[About this exercise] Your answer must be the records below, given again exactly, with no pictures in it.

┌─ Extracted entries

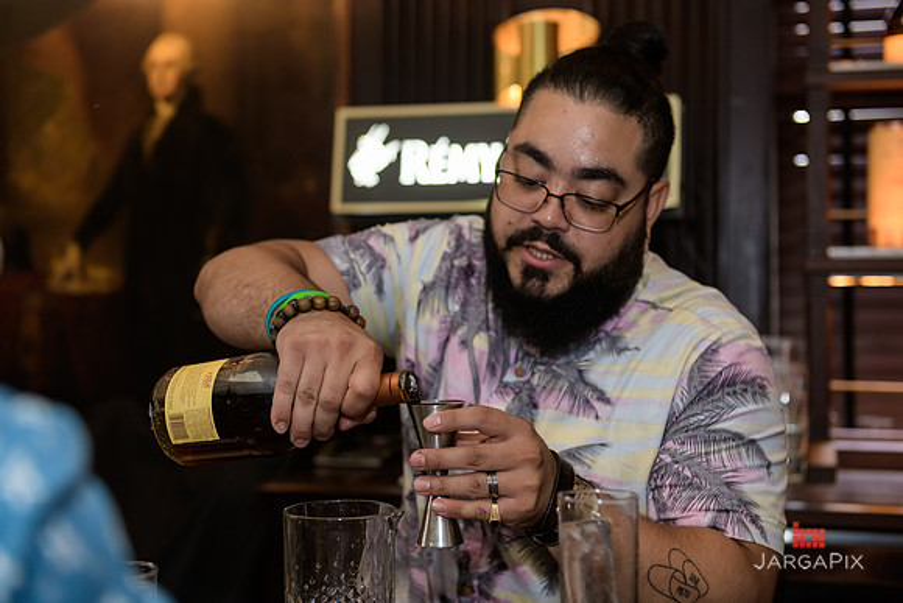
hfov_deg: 36.2
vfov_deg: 24.6
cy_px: 302
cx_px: 452
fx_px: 1380
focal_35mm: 55
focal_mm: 55
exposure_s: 1/100
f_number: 3.2
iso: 1000
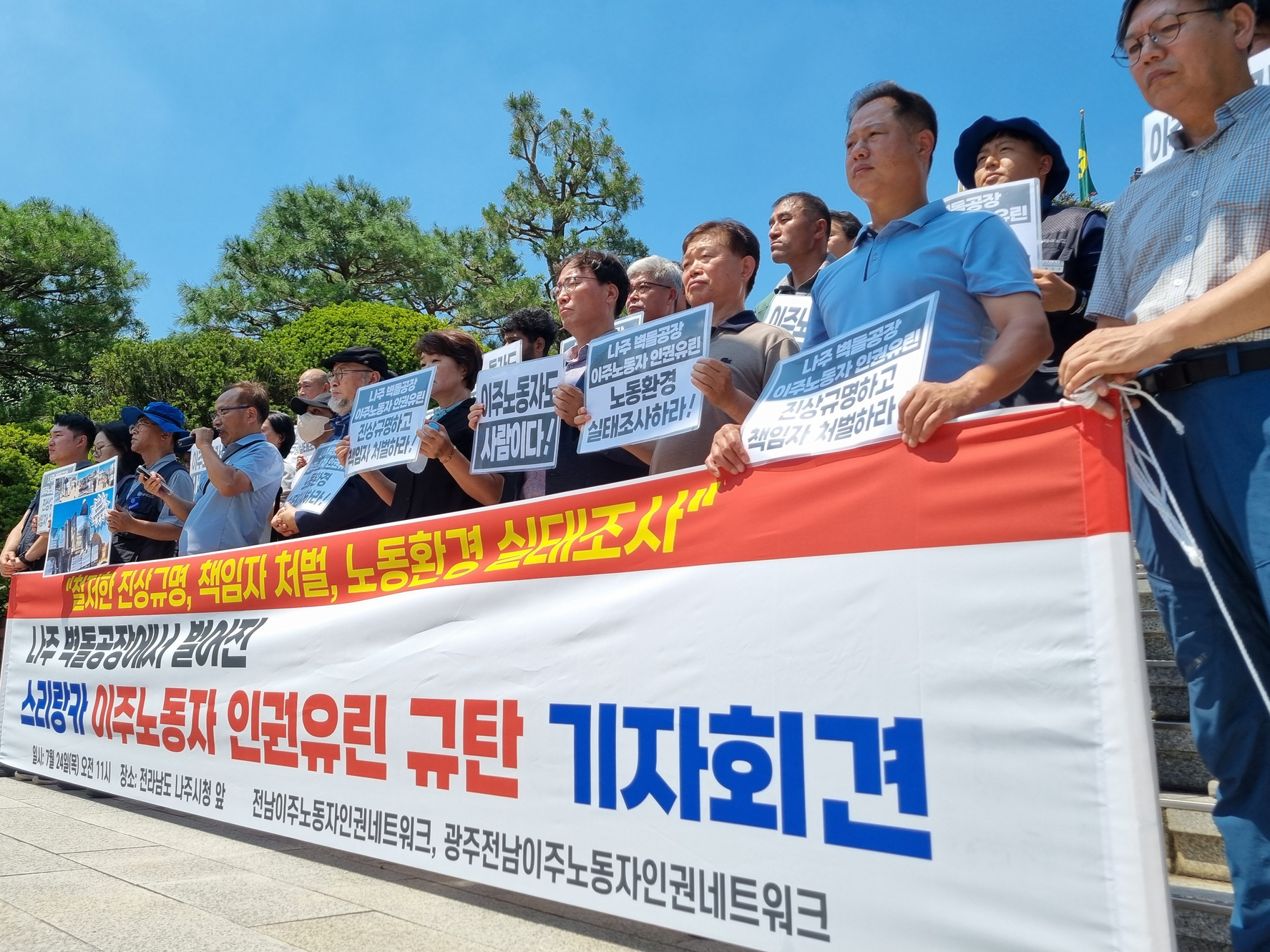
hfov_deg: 59.9
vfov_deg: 46.6
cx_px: 598
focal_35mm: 30
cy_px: 406
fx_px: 1101
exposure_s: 1/2584
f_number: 1.8
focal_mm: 5.4
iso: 50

└─

[Written solution]
hfov_deg: 36.2
vfov_deg: 24.6
cy_px: 302
cx_px: 452
fx_px: 1380
focal_35mm: 55
focal_mm: 55
exposure_s: 1/100
f_number: 3.2
iso: 1000
hfov_deg: 59.9
vfov_deg: 46.6
cx_px: 598
focal_35mm: 30
cy_px: 406
fx_px: 1101
exposure_s: 1/2584
f_number: 1.8
focal_mm: 5.4
iso: 50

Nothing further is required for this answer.